Q. Chatty stepson: My stepson is typically a very sweet, loving, engaging kid. He’s funny, smart, and well-spoken. My problem is he annoys me (just saying that makes me feel awful). I’ve determined that this is a personality difference—he is a total extrovert and doesn’t understand the concept of quiet or how to entertain himself. Even if he’s watching TV, he’s talking at it. Loudly. When we’re home, he more or less follows me around talking. Sometimes he’ll just recount entire movie plots as best as he can, even if I try to gently remind him that I don’t know what he’s talking about. I’m an introvert, and while I enjoy spending time with him and others, I need quiet and a break sometimes. I’ve found myself making outside plans during his weekends with us, because I’m usually so fried by the end of the week that I need a break from his constant chatter. I’m pretty sure, based on his behavior at home and at school, that he has undiagnosed ADHD. (His older brother has diagnosed ADHD.)
Please help!

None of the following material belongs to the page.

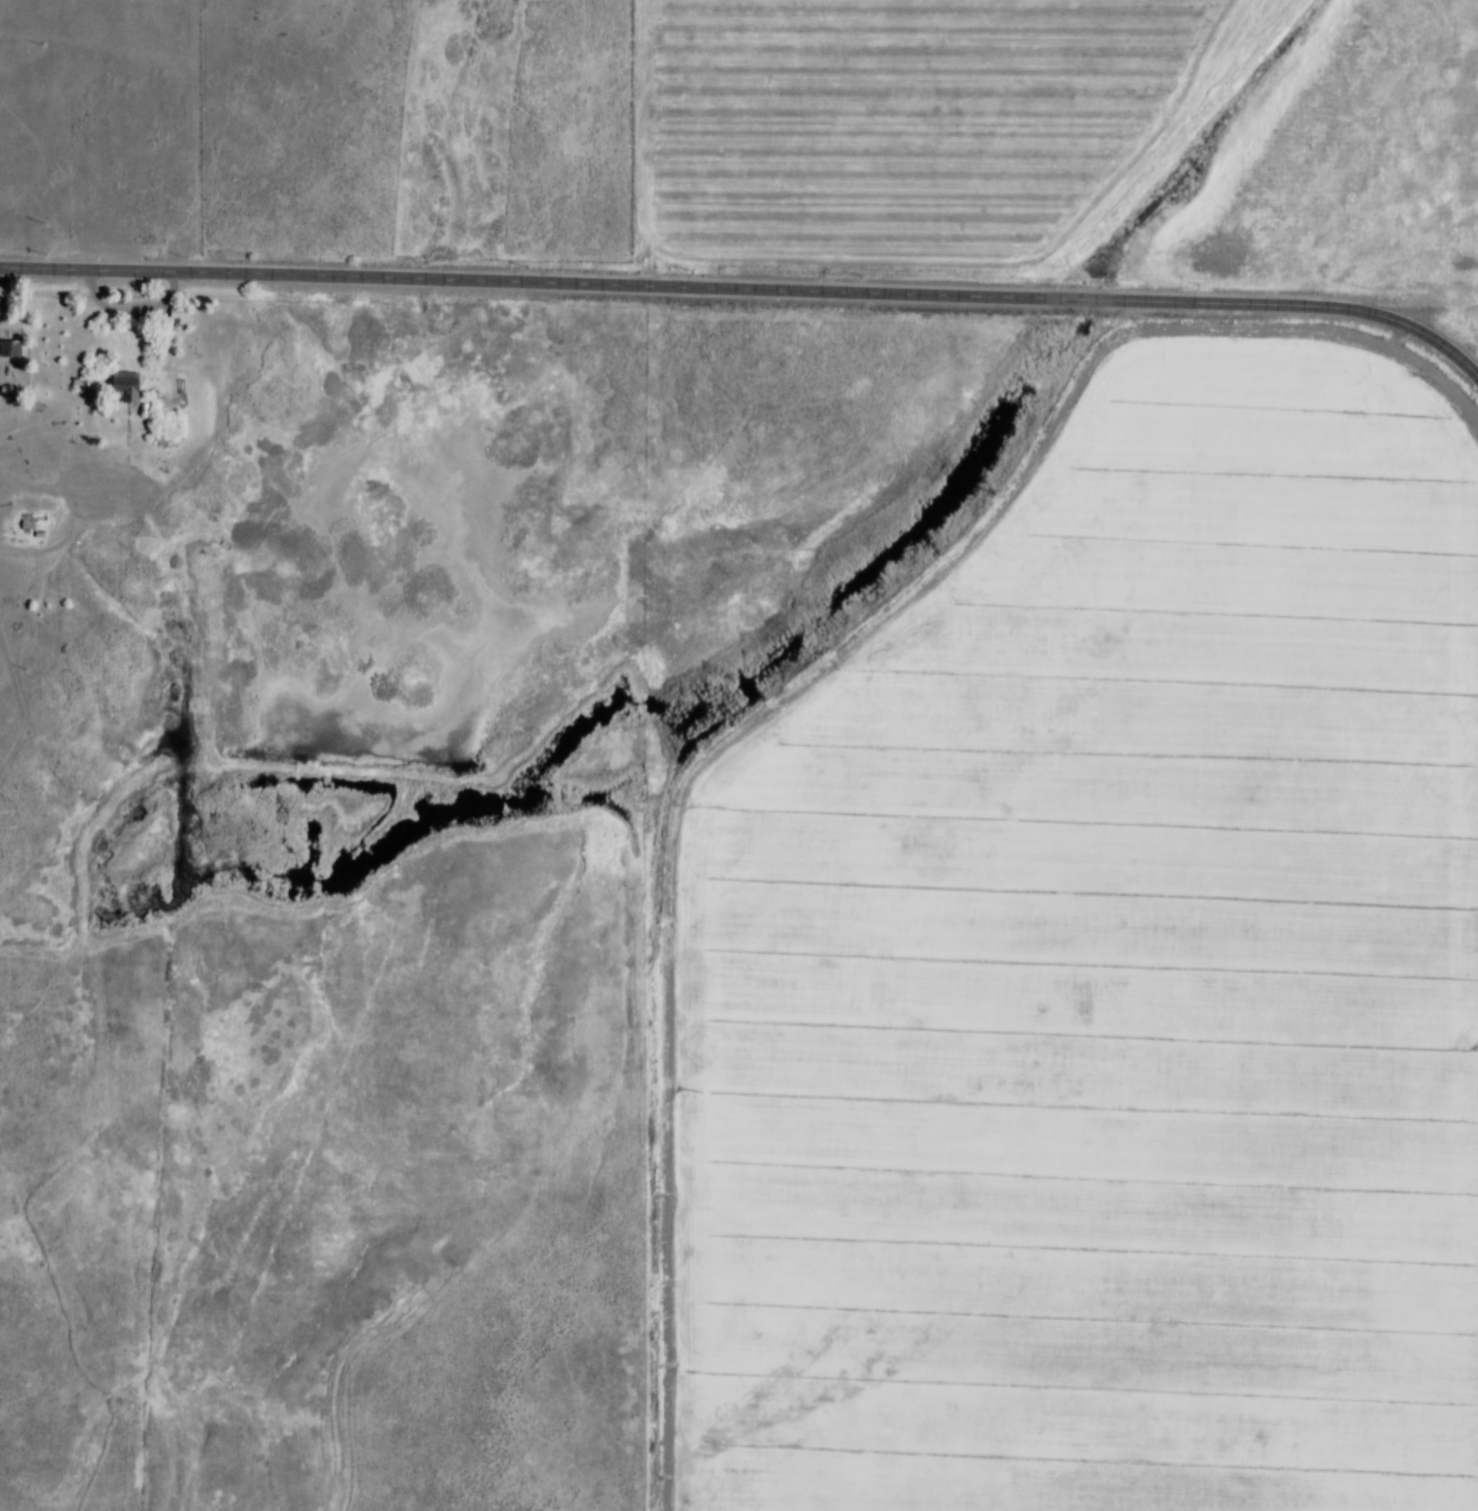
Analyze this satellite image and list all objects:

I love this child very much and hate to give the impression that he’s irritating or annoying me, but I can’t handle the constant talking, questions, and noise 24/7! Dad has learned to tune it out when he needs to, which just means my stepson talks to me more.
A: There’s nothing wrong with explaining to your stepson the concept of quiet and the importance of learning to entertain himself! It may be convenient for Dad to periodically “tune it out,” but that’s not helping his son cultivate important life skills, like how to pick up social cues and determine when a constant stream of chatter may not be necessary. You shouldn’t start snapping at him when he rambles for too long, or make him self-conscious about his natural exuberance, but it is absolutely appropriate to tell a child, “Hey, sometimes I need a few minutes of quiet to relax and get my thoughts in order, and I’m not always going to be able to answer your questions or listen to you explain this movie to me. I’ll let you know when I need to take a break, and I’ll also let you know when I’m available to talk again. Sound good?” That’s not an overreach as a part-time stepparent, either. It’s a kind and helpful thing to say, and it will hopefully help you feel more patient with him.